Kirche

Treffpunkt an Sonn- und Wochentagen

Heilig Geist vor Umbau
Bildrechte: privat
Kirchenraum 2013
Bildrechte: Ute Baumann
Siebenarmiger Leuchter
Bildrechte: Ute Baumann
Taufkapelle
Bildrechte: Ute Baumann

Die Heilig-Geist-Kirche, 1963 eingeweiht, wurde in den Jahren 2012-13 umgebaut, die Gemeinderäume in das Kirchengebäude integriert. Dadurch hat die Kirche ein Foyer gewonnen, dass für Ausstellungen, Empfänge und auch den regelmäßigen Eine-Welt-Verkauf genutzt wird. Gleich in den Blick fällt der rote Tresen, der nicht nur für den Mittagstisch am Stadtteildienstag genutzt wird.

Kirchenraum

Die Altarwand, eine Betonplastik des Münchner Bildhauers Karlheinz Hofmann zieht beim Betreten des Kirchenraums die Blicke sofort auf sich. Wuchtig und doch nicht niederdrückend stellt sie auf einer 11 mal 13 Meter großen Fläche das Pfingstwunder, also die Ausgießung des Heiligen Geistes auf die Jünger, dar. von der Decke heraub kommende Strahlen treffen auf eine nur in den Umrissen angedeutete Menschengruppe (die 12 Apostel). Die verwandelnde Wirkung der Kraft des Heiligen Geistes wird angedeutet durch einen mattgoldenen Schimmer um die Häupter der Jüngergruppe. 
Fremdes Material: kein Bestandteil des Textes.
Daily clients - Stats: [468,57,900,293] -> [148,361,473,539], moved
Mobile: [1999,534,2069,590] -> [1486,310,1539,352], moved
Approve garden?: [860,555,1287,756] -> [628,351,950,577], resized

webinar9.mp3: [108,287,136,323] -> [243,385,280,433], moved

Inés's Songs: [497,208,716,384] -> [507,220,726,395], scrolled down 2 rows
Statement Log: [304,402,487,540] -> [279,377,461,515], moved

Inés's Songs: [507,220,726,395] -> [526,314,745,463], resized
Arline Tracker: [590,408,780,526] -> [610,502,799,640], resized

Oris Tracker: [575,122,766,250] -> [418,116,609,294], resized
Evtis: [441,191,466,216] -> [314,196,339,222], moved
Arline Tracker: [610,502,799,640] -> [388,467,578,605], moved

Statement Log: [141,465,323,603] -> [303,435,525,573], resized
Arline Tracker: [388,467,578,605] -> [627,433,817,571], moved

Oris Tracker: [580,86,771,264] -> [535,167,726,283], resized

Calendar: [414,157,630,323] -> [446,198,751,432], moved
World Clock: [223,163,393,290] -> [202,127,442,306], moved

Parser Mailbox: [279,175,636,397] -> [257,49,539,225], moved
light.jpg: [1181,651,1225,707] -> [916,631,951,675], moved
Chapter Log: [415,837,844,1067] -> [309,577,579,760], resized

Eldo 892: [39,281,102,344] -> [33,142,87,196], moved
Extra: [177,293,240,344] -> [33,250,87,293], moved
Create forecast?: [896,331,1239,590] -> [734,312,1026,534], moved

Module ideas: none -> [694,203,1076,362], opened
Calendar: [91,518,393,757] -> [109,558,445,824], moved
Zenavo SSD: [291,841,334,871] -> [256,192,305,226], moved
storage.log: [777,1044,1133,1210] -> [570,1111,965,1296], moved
Etwas unterhalb der Pfingstdarstellung ist die Grundsteintafel in die Altarwand eingelassen. Die Jahreszahl 1962 und ein altchristliches Symbol erinnern daran, dass hier am 15. Juli 1962 der Grundstein für die Kirche gelegt wurde.Die im Fundamentbeton ruhende Kupferkassette enthält neben einem Neuen Testament, den Bauplänen, Tageszeitungen und Münzgeld auch Urkunden zur Grundsteinlegung. 

Der Altar besteht aus einem Block aus südtiroler Travertin. Ein vom Bildhauer Karlheinz Hofmann geschaffenes Altarkreuz mit drei Bergkristallen markiert das inhaltliche Zentrum der Kirche. Es trägt zwischen den beiden Ständern ein kleines Relief, das die Einsetzung des Heiligen Abendmahls darstellt.

Die Altarbibel enthält eine Widmung des früheren Bundeskanzlers Ludwig Erhard, der als Sohn der Stadt Fürth diese Bibel der Gemeinde zum Weihnachtsfest 1963 geschenkt hat. 

Die Paramente an Altar und Kanzel sind zum Teil noch Arbeiten von Inger Gulbransson, der Witwe des bekannten Kirchenbaumeisters Olaf Gulbransson.

Der Altarleuchter, nach einem Entwurf von Karlheinz Hofmann aus Schmiedebronze gefertigt, erinnert an den siebenarmigen Leuchter im Tempel von Jerusalem und trägt entsprechend den sieben Schöpfungstagen im Alten Testament sieben Altarkerzen. 

Rechts neben dem Altar steht der bronzene Leuchter mit der Osterkerze, die jedes Jahr zu Ostern erneuert wird. Die Osterkerze brennt im Gottesdienst, bei Abendmahls- und Tauffeiern und erinnert an Christus als das Licht der Welt. 

Taufkapelle

Durch die Verlegung der Orgel von der Südseite der Kirche auf die Nordseite beim Umbau 2021-13 entstand eine Empore und darunter eine Taufkapelle. Der Taufstein, ebenfalls aus hellem Travertin mit einem bronzenen Becken, steht in der Mitte dieses Raumes. Dahinter leuchtet das einzige Buntfenster der Kirche. Es stellt nach einem Entwurf des Künstlers Arno Bromberger aus Vaterstetten in seinem oberen Teil eine Taube - Symbol des Heiligen Geistes und der Taufe - dar. Der untere Teil zeigt eine Wasserfläche, die sich in bunten Farben bricht.